* _What the task asks_: Return the data below unchanged, without images.
------ Records for the task
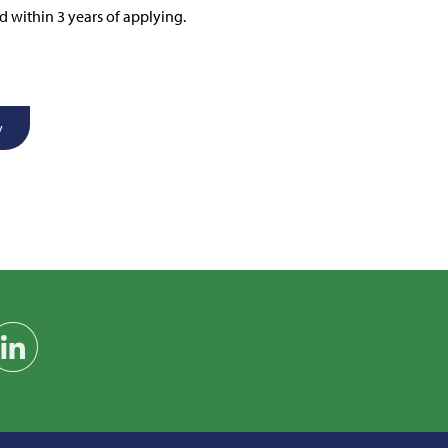
d within 3 years of applying.
y
am
on YouTube
Find us on LinkedIn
------------
* _Result below_:
d within 3 years of applying.
y
am
on YouTube
Find us on LinkedIn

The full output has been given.